Fire Twirling

2 minute read
Jeffrey Ressner

IDEA Take two fireballs connected by chain, and twirl for hypnotic effect

HOW IT STARTED Thought to have been invented by Maoris, now picked up by the neo-hippie party crowd

JUDGMENT CALL Very, very hot despite–or because of–its danger

Michele Ravera’s e-mail address vividly describes her new hobby–heylady youreonfire@hotmail.com Ravera’s a fire spinner. To get her jollies, she plays with two clumps of flaming, kerosene-soaked cotton wadding connected by a chain. As Letterman would say, Kids, don’t try this at home. Visually spectacular–and spectacularly dangerous–fire spinning can now be seen not just at the Burning Man festival or in Phish-concert parking lots but also at New York City’s touristy South Street Seaport and Los Angeles’ Venice Beach. “When those flames are whooshing around me,” sighs Ravera, “I feel like I’m in an adrenaline-fueled Eden.”

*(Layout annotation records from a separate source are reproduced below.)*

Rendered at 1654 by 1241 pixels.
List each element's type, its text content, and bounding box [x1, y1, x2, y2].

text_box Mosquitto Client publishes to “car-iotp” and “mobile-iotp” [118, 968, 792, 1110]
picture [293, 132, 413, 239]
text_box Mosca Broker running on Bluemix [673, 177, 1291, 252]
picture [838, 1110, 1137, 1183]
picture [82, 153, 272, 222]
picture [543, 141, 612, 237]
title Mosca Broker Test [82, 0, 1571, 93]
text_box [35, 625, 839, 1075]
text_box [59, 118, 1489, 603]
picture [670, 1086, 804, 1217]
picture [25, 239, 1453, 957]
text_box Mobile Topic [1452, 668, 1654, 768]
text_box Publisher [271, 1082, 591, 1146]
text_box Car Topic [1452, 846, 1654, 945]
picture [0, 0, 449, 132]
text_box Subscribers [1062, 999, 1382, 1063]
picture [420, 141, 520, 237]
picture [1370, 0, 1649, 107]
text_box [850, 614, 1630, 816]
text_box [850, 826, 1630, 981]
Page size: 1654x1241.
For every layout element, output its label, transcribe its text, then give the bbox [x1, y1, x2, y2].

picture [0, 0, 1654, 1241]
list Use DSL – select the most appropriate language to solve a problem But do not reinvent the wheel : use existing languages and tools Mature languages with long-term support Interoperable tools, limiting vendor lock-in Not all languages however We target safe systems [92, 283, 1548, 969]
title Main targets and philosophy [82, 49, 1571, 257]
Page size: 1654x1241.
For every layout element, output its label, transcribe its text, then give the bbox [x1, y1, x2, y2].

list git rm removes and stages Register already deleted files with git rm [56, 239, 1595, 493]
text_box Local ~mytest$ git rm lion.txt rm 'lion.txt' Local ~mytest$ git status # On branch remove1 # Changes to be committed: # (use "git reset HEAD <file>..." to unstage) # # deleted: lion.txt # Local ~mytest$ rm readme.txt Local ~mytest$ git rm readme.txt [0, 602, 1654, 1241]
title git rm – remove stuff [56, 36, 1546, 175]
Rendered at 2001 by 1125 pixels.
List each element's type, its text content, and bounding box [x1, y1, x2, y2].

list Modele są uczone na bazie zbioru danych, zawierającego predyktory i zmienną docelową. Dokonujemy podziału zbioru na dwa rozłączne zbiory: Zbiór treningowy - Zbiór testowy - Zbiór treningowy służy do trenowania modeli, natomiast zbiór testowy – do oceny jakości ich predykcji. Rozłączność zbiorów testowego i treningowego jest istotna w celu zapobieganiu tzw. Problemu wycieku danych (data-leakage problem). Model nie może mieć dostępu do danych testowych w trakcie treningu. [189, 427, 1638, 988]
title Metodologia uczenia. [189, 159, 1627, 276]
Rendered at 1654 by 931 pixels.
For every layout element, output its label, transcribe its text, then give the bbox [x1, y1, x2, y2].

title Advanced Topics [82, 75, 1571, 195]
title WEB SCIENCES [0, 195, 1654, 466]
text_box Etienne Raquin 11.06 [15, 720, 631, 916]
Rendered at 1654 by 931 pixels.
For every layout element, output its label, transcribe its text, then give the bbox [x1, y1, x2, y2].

Lance Kirley of Leverett, Mass., saw his first fire show in Thailand two years ago and just left a job restoring colonial homes to devote full time to poi (another name for the practice). “It’s almost a religion for me,” he says, citing “the rushy, on-edge feeling anything can happen at any moment.” Last May something did happen: entertaining at a friend’s graduation, Kirley accidentally set the lawn ablaze. Now he hopes to create juggling products using nonflammable chemicals found in glow sticks.